If you’re not getting the attention you need from women maybe instead of deciding what they’re doing or not doing, you might turn your gaze to yourself.

hell is still other people

You know how sometimes life feels unwieldy & “obese” because other people exist? Nyuck, Nyuck.

No, seriously.

Maybe I’m getting old, but this way that others have of deciding things about “you” or deciding what you meant and then hugging those hurts to their chest like a favored stuffed animal is turning me into an even deeper misanthrope than Sartre was said to be. But then, who said that? Did they just surmise it to be true? Writing down his observations of the human condition and philosophizing them didn’t necessarily make him a hater.

We all have our stories—and so what? The trouble comes when you don’t run the story by the people you’ve made up those narratives about, you believe they’re true, and then life becomes toilsome for the protagonist in your invented fiction. This bulls@#t creates a lot of gratuitous drama.

I’m of Italian descent; drama is my middle name. I love opera and plays, emotions and songs, poetry and art, and stories. But I don’t like unnecessary childish drama unless someone is an actual child/teenager. They get to have that; they’re children.

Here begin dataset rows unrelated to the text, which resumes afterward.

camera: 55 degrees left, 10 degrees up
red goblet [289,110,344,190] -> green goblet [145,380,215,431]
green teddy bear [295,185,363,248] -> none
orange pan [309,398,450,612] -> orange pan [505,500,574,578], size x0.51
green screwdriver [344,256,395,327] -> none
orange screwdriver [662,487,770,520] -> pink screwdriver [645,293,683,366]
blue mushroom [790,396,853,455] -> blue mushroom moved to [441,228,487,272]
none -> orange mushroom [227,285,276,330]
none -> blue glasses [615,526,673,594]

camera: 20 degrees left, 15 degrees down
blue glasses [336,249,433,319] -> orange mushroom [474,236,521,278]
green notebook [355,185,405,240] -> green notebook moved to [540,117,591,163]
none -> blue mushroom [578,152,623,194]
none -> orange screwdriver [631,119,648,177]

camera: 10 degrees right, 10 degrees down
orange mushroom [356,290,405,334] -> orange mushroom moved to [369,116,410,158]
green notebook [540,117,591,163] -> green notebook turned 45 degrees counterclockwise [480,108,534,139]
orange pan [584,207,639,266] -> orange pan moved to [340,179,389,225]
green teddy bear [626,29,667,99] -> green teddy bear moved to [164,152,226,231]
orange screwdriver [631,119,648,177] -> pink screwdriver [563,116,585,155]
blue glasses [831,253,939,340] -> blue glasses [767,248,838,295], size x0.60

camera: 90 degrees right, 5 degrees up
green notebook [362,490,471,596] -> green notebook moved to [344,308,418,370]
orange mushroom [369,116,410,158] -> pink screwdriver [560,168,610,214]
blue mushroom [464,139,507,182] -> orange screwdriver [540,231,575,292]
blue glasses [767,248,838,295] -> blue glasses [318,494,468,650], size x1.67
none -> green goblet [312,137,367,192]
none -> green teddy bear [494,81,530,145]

I’m not immune from the story-making machine. I recently put together pieces concerning a curmudgeonly and not very technologically interactive friend. I spent three weeks revising it, yet wondered if my inner tale had any actuality. So I sent him an email elucidating the specifics of my story using muscular verbs and shiny details. To my relief, it wasn’t true, and I quote, “Well, aren’t we a bit sensitive.”

Key difference here? I ran it by him before it imprinted itself to my skull as TRUTH. And—because I’m not attached to my story merely because I created it—I let it go. Maybe it’s easier for me to release it because of all the practice I get being a writer, I don’t know. I tell my students (Hello y’all!) to let their writing flow through them to the page, but be ready to cut, slash and kill “their babies” since they should be in service to their work, not applaud themselves as “writer.”

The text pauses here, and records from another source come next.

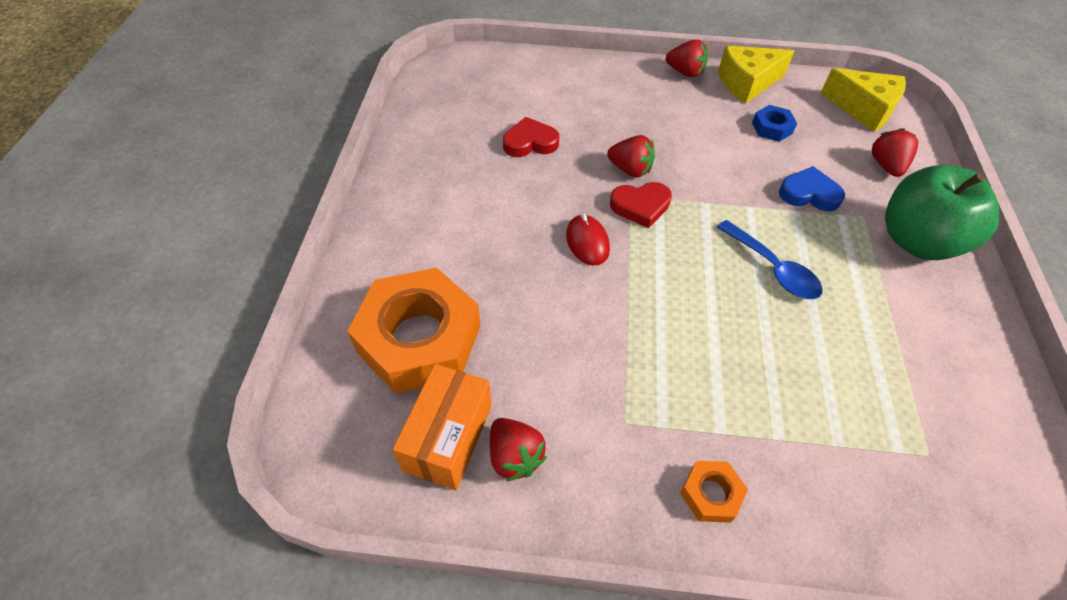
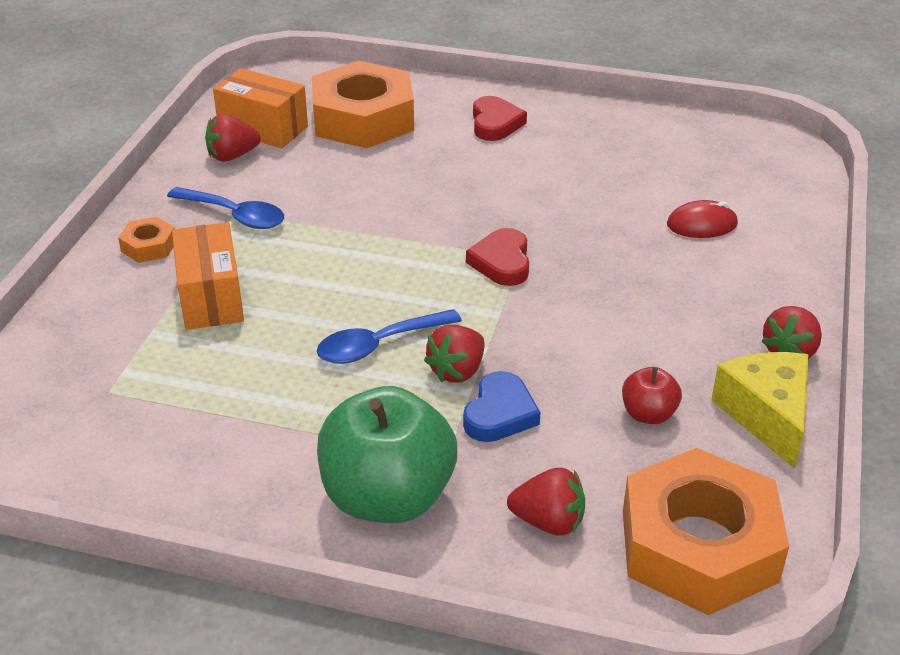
camera: 100 degrees right, 15 degrees down
red heart [503,117,559,157] -> red heart moved to [473,96,527,141]
red mouse [566,214,610,265] -> red mouse moved to [667,200,738,238]
red strawberry [607,135,655,178] -> red strawberry moved to [424,325,484,382]
blue nut [752,105,797,142] -> red apple [622,367,682,424]
yellow cheese [820,68,906,132] -> orange nut [623,448,789,615]
none -> blue spoon [167,187,284,229]
none -> orange box [172,222,244,330]

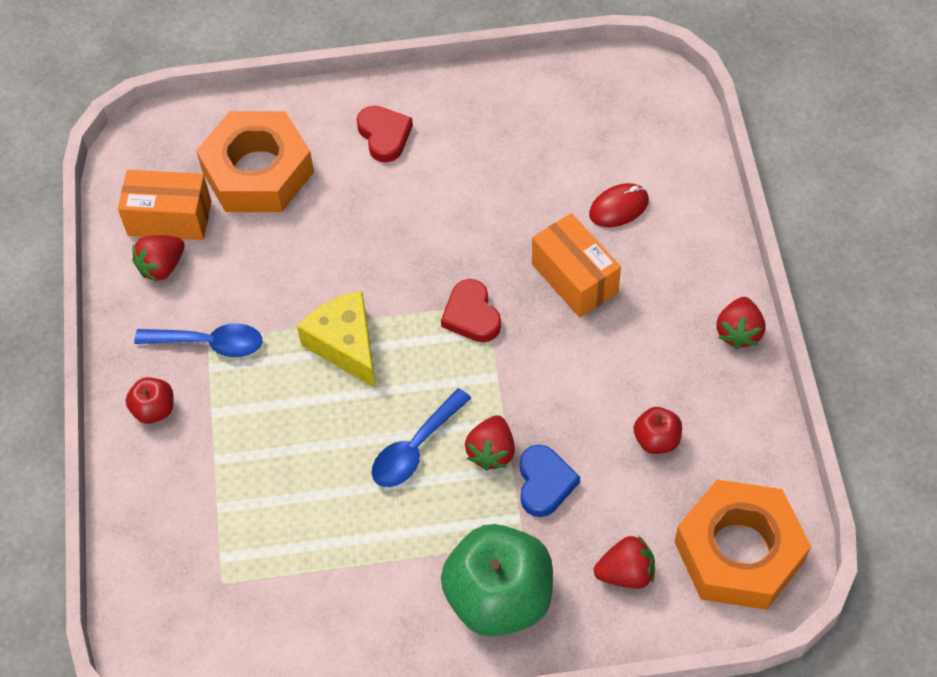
camera: 20 degrees left, 20 degrees up
orange nut [118,217,175,263] -> red apple [126,377,174,424]
orange box [172,222,244,330] -> orange box moved to [532,213,621,318]
yellow cheese [711,352,809,468] -> yellow cheese moved to [297,291,375,388]

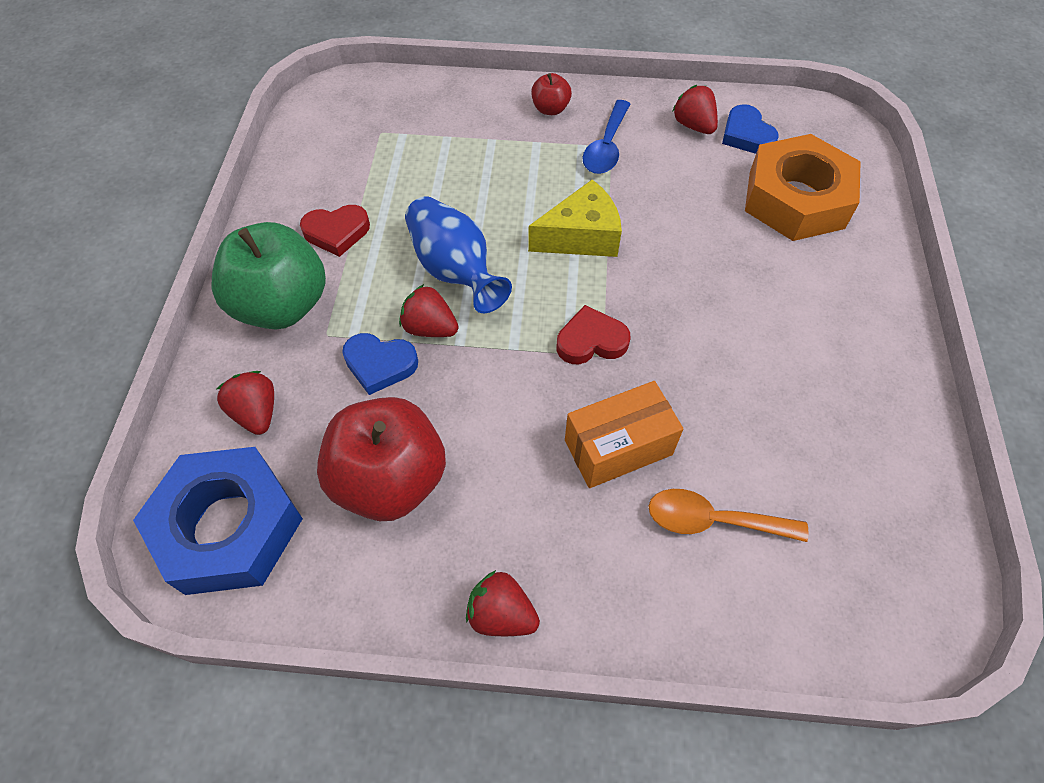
camera: 100 degrees right, 0 degrees up
orange box [118,170,211,240] -> blue heart [722,104,778,154]
red heart [356,106,413,163] -> red heart moved to [300,205,370,257]
blue spoon [372,388,471,487] -> blue vase [405,196,512,313]
red mouse [589,183,649,227] -> orange spoon [648,489,808,542]
red strawberry [594,536,655,589] -> red strawberry turned 150 degrees clockwise [217,371,274,435]
red apple [634,407,682,454] -> red apple [317,397,446,521], size x2.18
orange nut [675,479,811,610] -> blue nut [133,447,303,595]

Whatever you invent, you’re responsible for the larger veracity, how it fits into the whole community not only your brain. Just because you think donuts are food doesn’t mean I do; both are “true.” Obama is not a socialist or secret Muslim no matter how many times a tea-partier says it. The conclusions you manufacture about my intentions doesn’t make them accurate in real life. It does mean there’s a misunderstanding that needs to be cleared up but that won’t happen in the solitary vacuum of your head.

Stop being afraid of external conflict and say what you think, ask clarifying questions. That’s the respectful, adult thing to do. The only realm where differences will be figured out is in the open air giving both individuals a chance to discuss it and find a whole, round, full “truth” that works for more than just one.